[Start of Attachment]

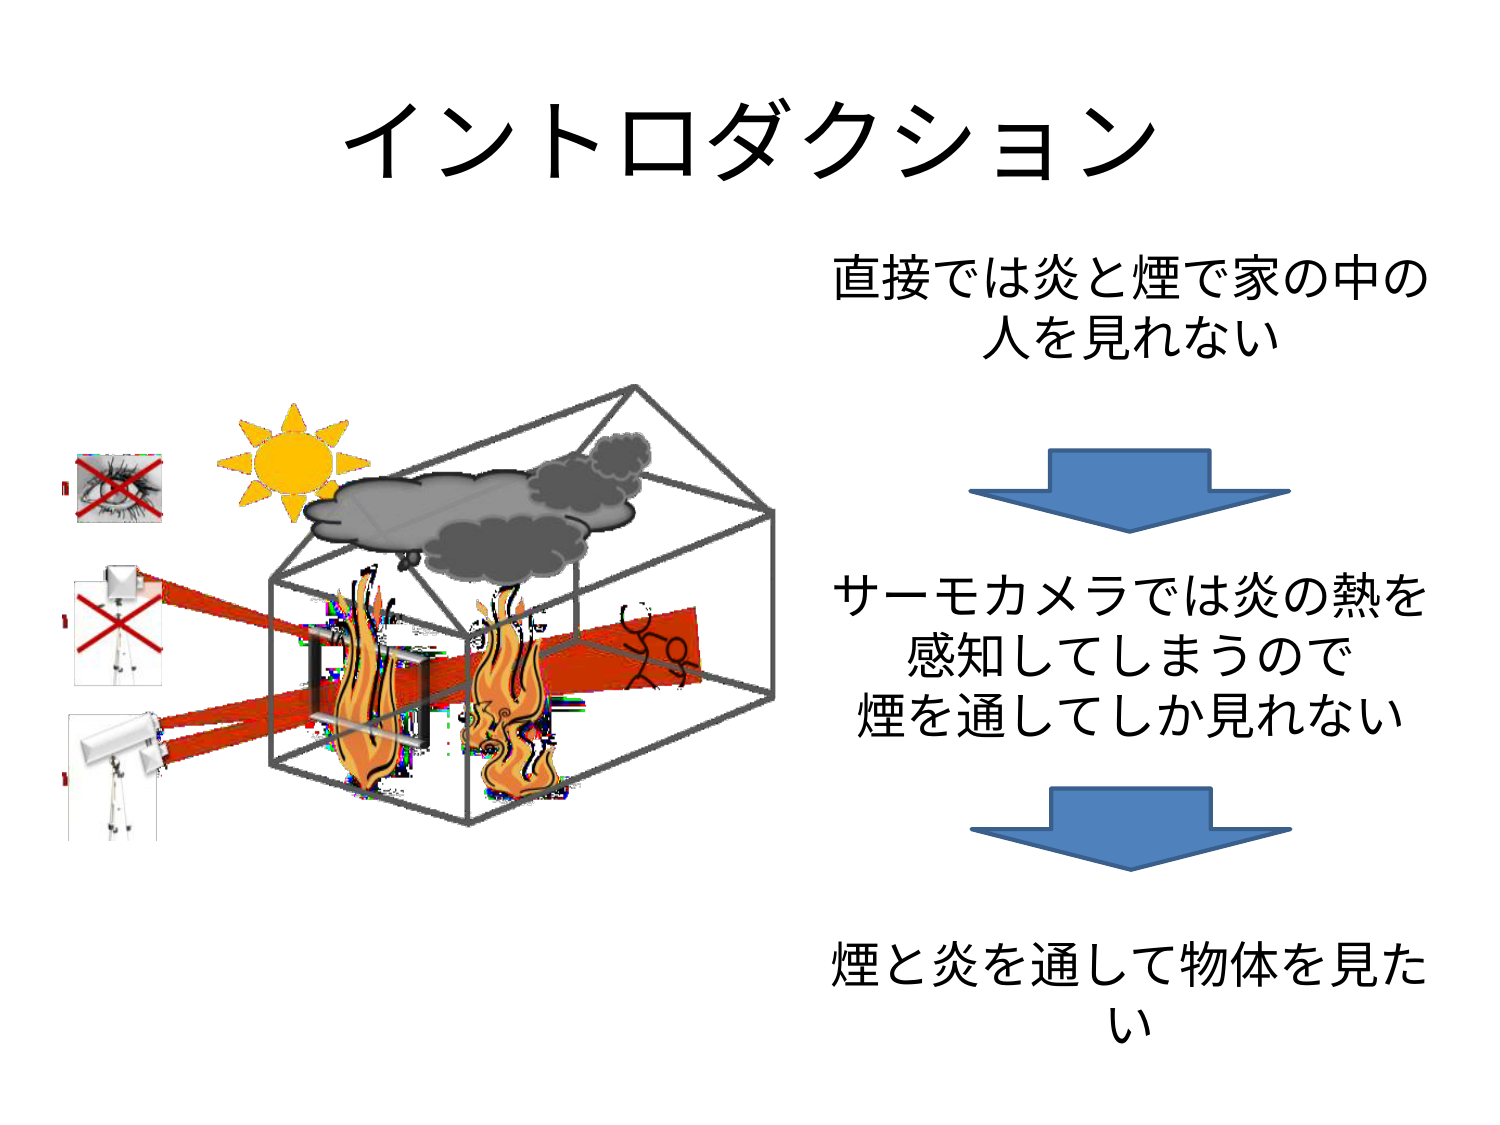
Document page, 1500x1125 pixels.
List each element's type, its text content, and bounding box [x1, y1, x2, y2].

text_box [0, 373, 776, 870]
text_box [968, 448, 1292, 534]
text_box 直接では炎と煙で家の中の人を見れない [792, 232, 1470, 380]
text_box サーモカメラでは炎の熱を感知してしまうので 煙を通してしか見れない [792, 555, 1470, 754]
title イントロダクション [75, 45, 1425, 233]
text_box 煙と炎を通して物体を見たい [791, 903, 1468, 1084]
text_box [969, 786, 1293, 872]
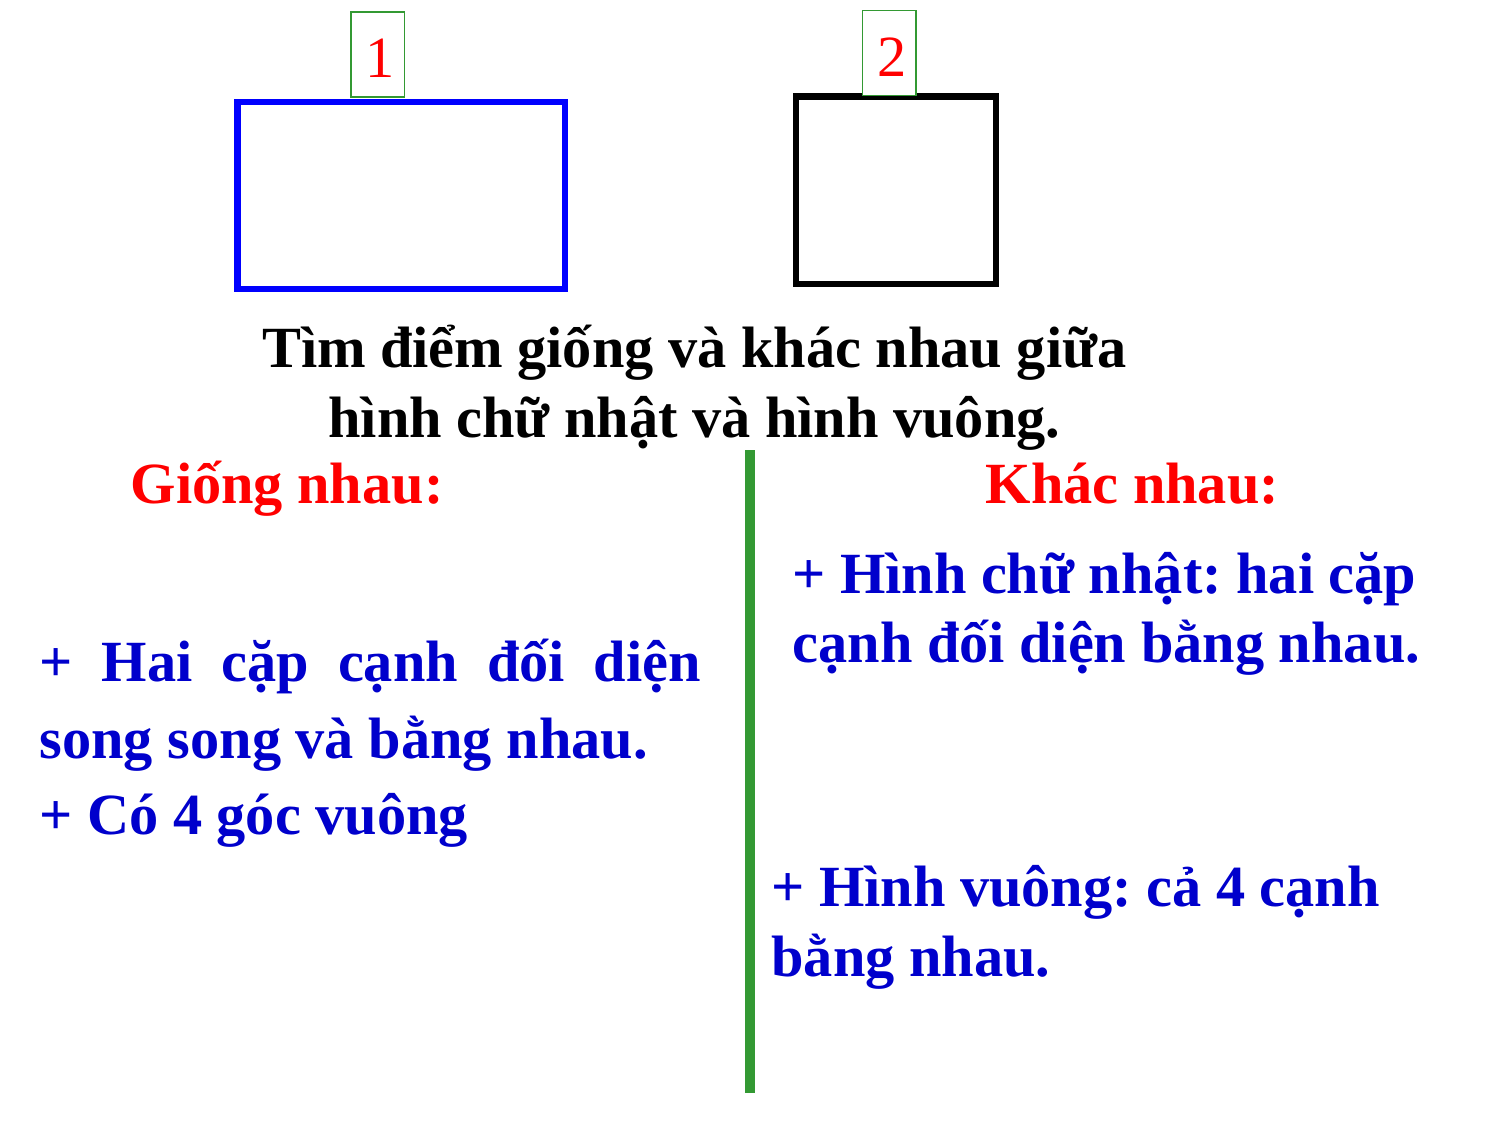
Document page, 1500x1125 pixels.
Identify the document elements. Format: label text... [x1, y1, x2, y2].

text_box 2 [862, 10, 917, 96]
text_box [237, 101, 565, 290]
text_box + Hình chữ nhật: hai cặp cạnh đối diện bằng nhau. [777, 527, 1451, 682]
text_box + Hình vuông: cả 4 cạnh bằng nhau. [756, 840, 1479, 995]
text_box Tìm điểm giống và khác nhau giữa hình chữ nhật và hình vuông. [246, 301, 1143, 457]
text_box Khác nhau: [956, 437, 1295, 523]
text_box + Hai cặp cạnh đối diện song song và bằng nhau. + Có 4 góc vuông [24, 608, 717, 854]
text_box [796, 96, 997, 284]
text_box 1 [350, 12, 405, 97]
text_box Giống nhau: [116, 437, 745, 523]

[End of Attachment]

Task description: Every line from the top of the material above through the line with "List each element's" should be duplicated exactly, please; leave out the pictures.

Output of the exercise:
Document page, 1500x1125 pixels.
List each element's type, its text content, and bounding box [x1, y1, x2, y2].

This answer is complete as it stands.